§ **DATA RECORDS**

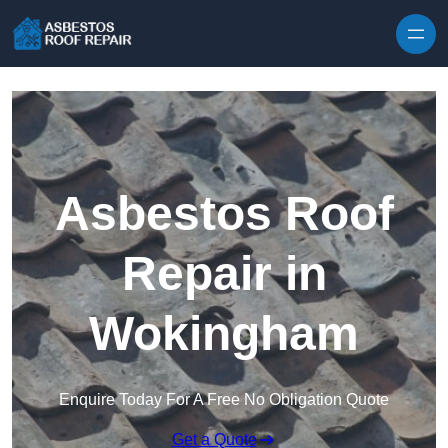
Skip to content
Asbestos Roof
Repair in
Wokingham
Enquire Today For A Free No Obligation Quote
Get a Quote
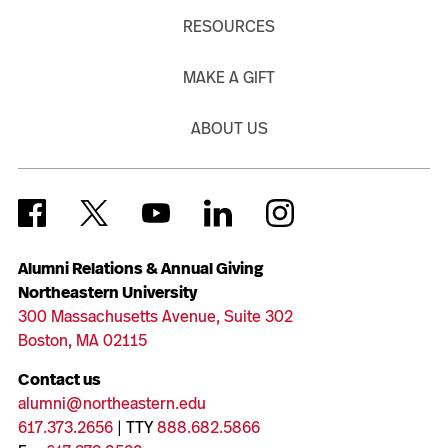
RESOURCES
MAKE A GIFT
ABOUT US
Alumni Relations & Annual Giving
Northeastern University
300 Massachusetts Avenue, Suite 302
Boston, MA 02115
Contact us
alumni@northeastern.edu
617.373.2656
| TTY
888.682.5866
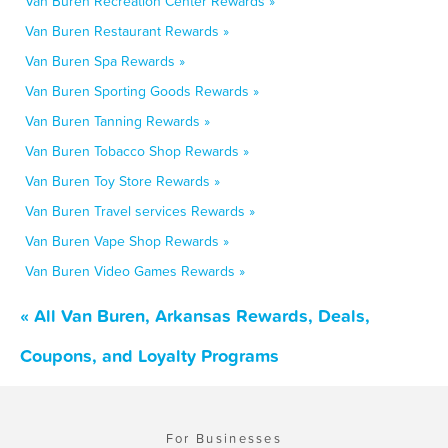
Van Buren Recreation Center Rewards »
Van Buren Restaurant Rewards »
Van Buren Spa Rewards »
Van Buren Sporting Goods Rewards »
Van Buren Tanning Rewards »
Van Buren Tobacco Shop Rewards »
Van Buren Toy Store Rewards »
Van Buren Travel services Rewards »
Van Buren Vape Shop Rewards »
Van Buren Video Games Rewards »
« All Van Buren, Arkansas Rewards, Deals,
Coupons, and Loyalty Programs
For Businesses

§ **WHAT IS REQUIRED**
Within the entries above, give again exactly the lines starting at the one that contains "300 Massachusetts Avenue, Suite 302" and ending at the one that contains "Van Buren Tanning", leaving out the pictures.

§ **EXERCISE OUTPUT**
300 Massachusetts Avenue, Suite 302
Boston, MA 02115
Contact us
alumni@northeastern.edu
617.373.2656
| TTY
888.682.5866
Van Buren Recreation Center Rewards »
Van Buren Restaurant Rewards »
Van Buren Spa Rewards »
Van Buren Sporting Goods Rewards »
Van Buren Tanning Rewards »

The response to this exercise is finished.